Today I officially have learned what "mother's love" feels like.

But first, I'd like to write that AK has been absolutely angelic the last two days. It is as if a large part of my stress has finally melted away. She has not screamed that "un-nerving scream" in the last 48 hours. She is due for her 4-month birthday tomorrow; hopefully this "new silence" is a sign of some peace to come in the future.

Today was also a first. Well, two for her and one for me.
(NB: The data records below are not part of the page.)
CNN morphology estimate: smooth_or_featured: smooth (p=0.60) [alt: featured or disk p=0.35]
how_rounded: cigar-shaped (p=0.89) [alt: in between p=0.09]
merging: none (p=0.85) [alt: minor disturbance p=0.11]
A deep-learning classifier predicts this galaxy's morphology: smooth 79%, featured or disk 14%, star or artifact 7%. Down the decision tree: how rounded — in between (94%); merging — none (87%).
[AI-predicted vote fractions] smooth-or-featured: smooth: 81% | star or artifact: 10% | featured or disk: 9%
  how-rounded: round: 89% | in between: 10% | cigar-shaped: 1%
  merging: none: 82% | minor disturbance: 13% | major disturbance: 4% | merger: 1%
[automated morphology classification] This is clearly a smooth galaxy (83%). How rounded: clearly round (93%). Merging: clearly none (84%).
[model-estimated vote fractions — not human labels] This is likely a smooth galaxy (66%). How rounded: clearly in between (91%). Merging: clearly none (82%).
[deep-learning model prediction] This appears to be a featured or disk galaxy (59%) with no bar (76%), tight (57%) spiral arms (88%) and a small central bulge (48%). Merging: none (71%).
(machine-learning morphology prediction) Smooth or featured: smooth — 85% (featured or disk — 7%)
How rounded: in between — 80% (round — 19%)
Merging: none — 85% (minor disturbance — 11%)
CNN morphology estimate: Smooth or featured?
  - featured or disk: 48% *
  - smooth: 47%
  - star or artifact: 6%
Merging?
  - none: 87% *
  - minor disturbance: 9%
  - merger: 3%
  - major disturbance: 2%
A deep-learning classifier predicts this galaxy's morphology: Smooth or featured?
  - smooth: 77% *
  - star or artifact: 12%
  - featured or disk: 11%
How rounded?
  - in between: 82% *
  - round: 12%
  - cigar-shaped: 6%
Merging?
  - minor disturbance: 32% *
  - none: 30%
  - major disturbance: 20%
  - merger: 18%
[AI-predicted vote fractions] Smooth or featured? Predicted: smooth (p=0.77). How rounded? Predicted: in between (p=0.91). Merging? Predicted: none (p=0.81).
She laughed! Yes, she actually laughed. I'd recently read that sometimes if a mother comes out with a towel on her head, the baby can be instantly amused and crack up. Well, I'm afraid a towel on my head is much too boring (or run-of-the-mill) for her. I had to change clothes for the Ash Wednesday evening service and somewhere in between outfits I may have danced around a bit and next thing I know I've got my sweater halfway over my head and I say, "Now, AK purple is for Lent, not lint" and she utters this loud chuckle. I said, "What? Did you just laugh?" and she did it again. The kid has a sense of humor! It is hilarious!
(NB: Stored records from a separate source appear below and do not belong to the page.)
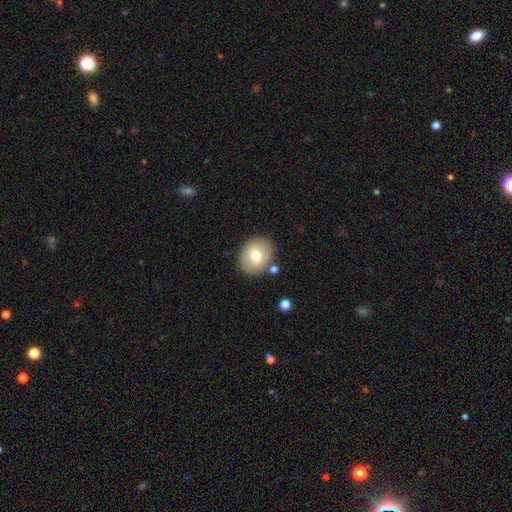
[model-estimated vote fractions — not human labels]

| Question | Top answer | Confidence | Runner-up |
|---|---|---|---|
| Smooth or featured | smooth | 70% | featured or disk (22%) |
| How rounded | round | 63% | in between (36%) |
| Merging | none | 84% | minor disturbance (9%) |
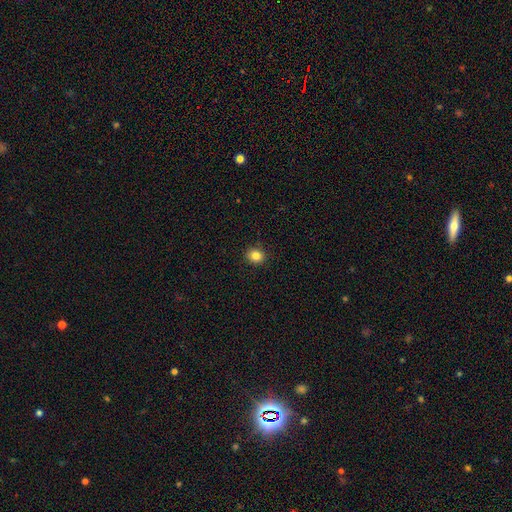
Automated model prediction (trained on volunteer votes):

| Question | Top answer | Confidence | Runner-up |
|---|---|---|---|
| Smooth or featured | smooth | 84% | star or artifact (11%) |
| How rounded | round | 73% | in between (26%) |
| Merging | none | 90% | minor disturbance (7%) |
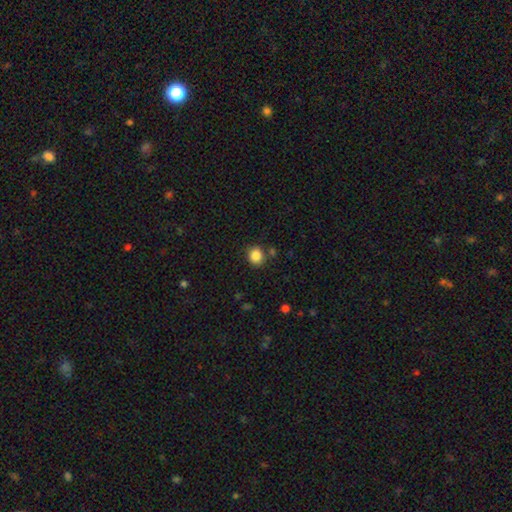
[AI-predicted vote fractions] Q: Smooth or featured?
A: smooth (86%); runner-up: star or artifact (10%)
Q: How rounded?
A: round (80%); runner-up: in between (19%)
Q: Merging?
A: none (82%); runner-up: minor disturbance (10%)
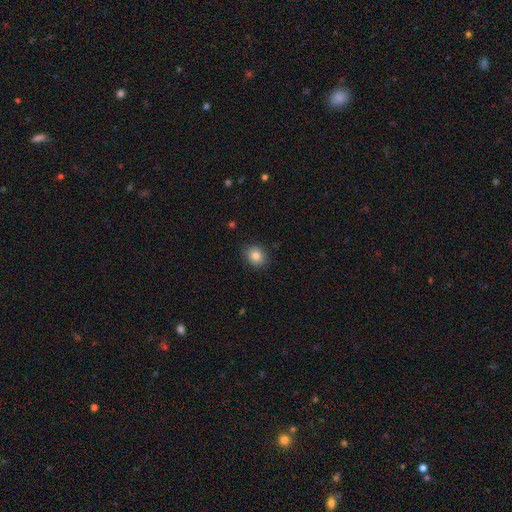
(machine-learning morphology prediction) This is clearly a smooth galaxy (83%). How rounded: likely round (68%). Merging: clearly none (89%).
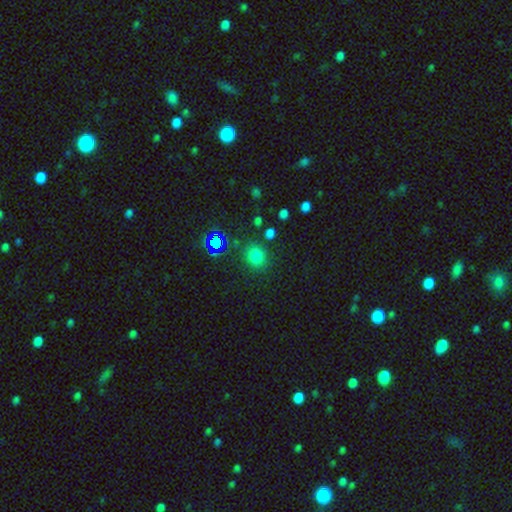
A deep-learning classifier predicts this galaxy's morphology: Smooth or featured: smooth — 72% (star or artifact — 23%)
How rounded: round — 75% (in between — 24%)
Merging: none — 78% (minor disturbance — 12%)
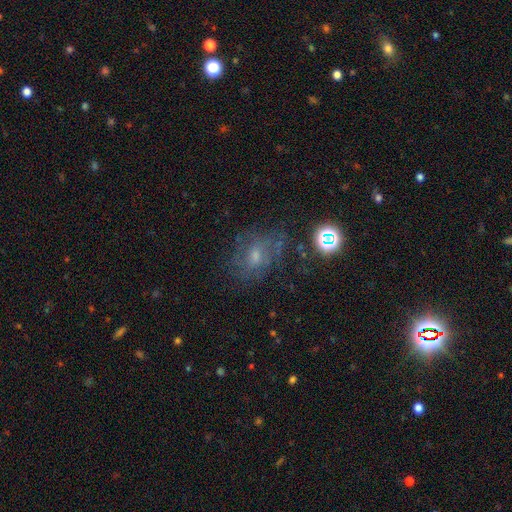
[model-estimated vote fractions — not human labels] Smooth or featured: featured or disk — 44% (smooth — 31%)
Merging: none — 66% (minor disturbance — 19%)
Her other first was an hour in the church nursery. Yes, I know I swore up and down she would not go into anyone else's hands until she was 6 months old (technically, she didn't; she stayed in her carseat the whole time), but tonight is one of those nights where J teaches late and since an extra soprano was not needed, she went in the nursery. This is where the mother's love thing comes in. Oh my gosh, I was nervous the entire day....like sick to my stomach nervous....if ever I was a mental case before that angel, I *really* am now. ha ha. I had tears in my eyes when I left her and it was the longest one hour service of my career. I could hardly concentrate. When it was over, I RAN down the hallway to get her. She was asleep and had been so for about 45 minutes of that time. The noise of the other kids probably lulled her into her zone, plus it was her bedtime.

Now, I know what it feels like when a kid drives, when a kid goes to college, when a kid goes off on their own, when a kid gets married. I get it now, Mom, and you know what? It's ok because you raised me to be ME and we will raise her to be AK and she will be OK!

Fortunately, though, I have several years to get used to the idea of her "spreading her wings," or following in her father's footsteps: "flying her own plane!"